Copy out, in full, each line below that contains the word "province".

● **Input rows**
__________
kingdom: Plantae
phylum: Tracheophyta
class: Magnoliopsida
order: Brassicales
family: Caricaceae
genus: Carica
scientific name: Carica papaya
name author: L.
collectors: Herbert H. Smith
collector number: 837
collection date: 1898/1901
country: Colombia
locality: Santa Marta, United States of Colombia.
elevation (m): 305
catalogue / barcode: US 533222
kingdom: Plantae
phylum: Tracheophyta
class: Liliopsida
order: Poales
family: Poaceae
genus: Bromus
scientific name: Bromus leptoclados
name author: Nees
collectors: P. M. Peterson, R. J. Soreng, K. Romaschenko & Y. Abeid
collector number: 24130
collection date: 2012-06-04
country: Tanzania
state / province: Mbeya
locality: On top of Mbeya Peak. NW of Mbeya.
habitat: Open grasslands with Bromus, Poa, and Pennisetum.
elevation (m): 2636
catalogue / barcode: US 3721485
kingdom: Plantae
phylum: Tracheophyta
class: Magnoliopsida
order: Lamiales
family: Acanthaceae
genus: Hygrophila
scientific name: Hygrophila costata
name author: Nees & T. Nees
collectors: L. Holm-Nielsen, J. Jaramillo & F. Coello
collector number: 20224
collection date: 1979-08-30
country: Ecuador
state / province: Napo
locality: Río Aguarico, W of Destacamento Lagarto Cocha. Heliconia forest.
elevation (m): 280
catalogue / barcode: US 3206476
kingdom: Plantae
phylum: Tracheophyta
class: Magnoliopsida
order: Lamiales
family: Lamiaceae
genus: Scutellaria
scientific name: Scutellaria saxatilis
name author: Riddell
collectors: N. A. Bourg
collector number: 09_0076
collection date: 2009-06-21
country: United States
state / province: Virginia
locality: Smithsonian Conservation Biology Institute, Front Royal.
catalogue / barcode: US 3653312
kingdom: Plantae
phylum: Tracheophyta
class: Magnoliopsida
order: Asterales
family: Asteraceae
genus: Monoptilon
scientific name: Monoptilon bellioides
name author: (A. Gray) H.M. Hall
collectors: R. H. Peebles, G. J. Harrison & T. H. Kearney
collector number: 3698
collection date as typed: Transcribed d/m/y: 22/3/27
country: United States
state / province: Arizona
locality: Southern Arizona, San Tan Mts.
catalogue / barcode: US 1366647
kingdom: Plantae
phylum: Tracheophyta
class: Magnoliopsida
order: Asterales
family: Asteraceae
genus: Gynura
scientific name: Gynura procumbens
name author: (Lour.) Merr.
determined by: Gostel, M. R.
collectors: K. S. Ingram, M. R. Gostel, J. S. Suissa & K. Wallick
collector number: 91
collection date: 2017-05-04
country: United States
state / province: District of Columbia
__________
● **Result for this exercise**
state / province: Mbeya
state / province: Napo
state / province: Virginia
state / province: Arizona
state / province: District of Columbia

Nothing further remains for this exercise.